TEXT PASSAGE |
↓↓↓

When evaluating your submission, we will run it against reviews that are not in the training set above. Your grade will not be based solely on accuracy, but this will provide us with an indicator of the authenticity of your effort to solve the problem.

Submit this Python file to the corresponding assignment on Canvas. Then, complete the reflection outlined below and submit it to the corresponding assignment in Canvas.

Participation Project 2 Options

The options for Participation Project 2 will be shared by the end of Week 7.

Question Learning

Ideally, when building a question-answering agent (like Jill Watson), the agent should learn from experience. Toward this end, the following project specification was developed to create an agent that can learn information directly from experience. Complete the project following these instructions, and submit it to the corresponding assignment in Canvas. Then, complete the reflection outlined below and submit it to the corresponding assignment in Canvas.

OMSCS Peer Advising Chatbot

Develop a chatbot that is capable of answering common questions asked by incoming or prospective students specifically based on the content of OMS Central (you may use the export from the previous participation project). The chatbot should function as a Python script executable from the command-line. It should be able to answer questions about the following topics:

• Whether a given course requires projects, proctored exams, team projects, etc.
• What programming languages a particular class requires.
• Whether a particular class is best taken on its own or with other classes.
• What amount of time a particular class requires.
• What prerequisites or prior knowledge a student should have before entering the class.
• Whether the class should be taken early or late in the program.
• What classes a new student should consider taking first.

Note the following two things are not what we are looking for:

• We are not looking for a menu-driven text dialog (e.g. “What question would you like to ask? Select a number 1-7 below.”). The user should ask questions in plain text, and your chatbot should be able to understand variations in questions (e.g. “How hard is CS7637?” and “How difficult is KBAI?”
• We are not looking for you to individually codify and summarize OMS Central. We’d like your chatbot to use the actual OMS Central data, not just a summary of it you compile manually.

Submit this Python file to the corresponding assignment on Canvas. Then, complete the reflection outlined below and submit it to the corresponding assignment in Canvas.

Reflection

In addition to submitting the code of your attempt, you must also submit a reflection. The reflection may be up to 5 pages using JDF. Your reflection should contain the following information

• Describe the project to the reader. Assume they have not read the options above: we are interested in how you would describe the project in our own words.
• Describe your approach: how did you attempt to solve the problem?
• Describe your success: how effective were your solutions?
• Reflect on the the project as a whole. If success were an explicit part of the rubric, how much more or less work would this project require than a typical Raven’s Progressive Matrices project? Do you think it would be a fair alternative? Why or why not?

Grading Information

Your submission will be graded on a 30-point scale, which will cover the effort put into your attempt and the detail contained within your reflection. We do not explicitly evaluate the success of your approach, although a successful approach will almost certainly receive full credit for the first part of the grade.

Peer Review

After submission, your assignment will be ported to Peer Feedback for review by your classmates. Grading is not the primary function of this peer review process; the primary function is simply to give you the opportunity to read and comment on your classmates’ ideas, and receive additional feedback on your own. All grades will come from the graders alone.

You receive 1.5 participation points for completing a peer review by the end of the day Thursday; 1.0 for completing a peer review by the end of the day Sunday; and 0.5 for completing it after Sunday but before the end of the semester. For more details, see the participation policy.

↑↑↑

Extracted records
↓↓↓

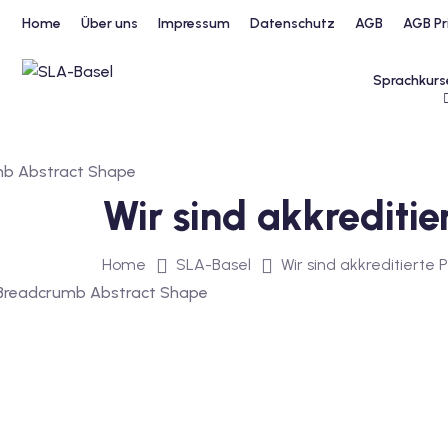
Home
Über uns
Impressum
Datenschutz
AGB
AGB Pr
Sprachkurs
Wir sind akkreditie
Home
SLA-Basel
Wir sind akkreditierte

↑↑↑
↓↓↓

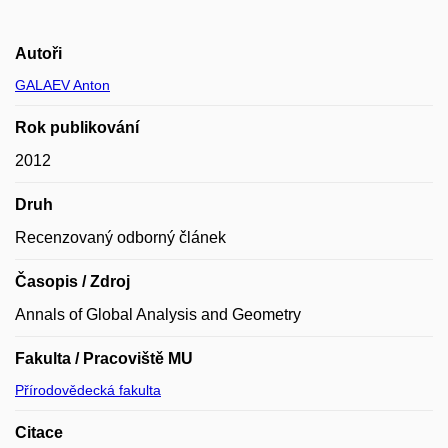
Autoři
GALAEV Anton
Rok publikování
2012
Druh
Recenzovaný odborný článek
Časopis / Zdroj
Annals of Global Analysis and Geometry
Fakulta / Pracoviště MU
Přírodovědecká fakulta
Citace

↑↑↑

USING THE INFORMATION |
1. Write out the passage of the project description between "You receive 1.5" and "the participation policy.", inclusive.
2. State whether each statement agrees with the project description, answering yes or no and quoting the words that decide it: (a) The reflection may run up to 5 pages. (b) The chatbot should offer users a numbered menu of questions to pick from. (c) Part of the grade comes from classmates' peer reviews.
The rows have nothing to do with the project description.

EXERCISE RESPONSES |
1.
You receive 1.5 participation points for completing a peer review by the end of the day Thursday; 1.0 for completing a peer review by the end of the day Sunday; and 0.5 for completing it after Sunday but before the end of the semester. For more details, see the participation policy.

2.
(a) Yes: "The reflection may be up to 5 pages using JDF."
(b) No: "We are not looking for a menu-driven text dialog"
(c) No: "All grades will come from the graders alone."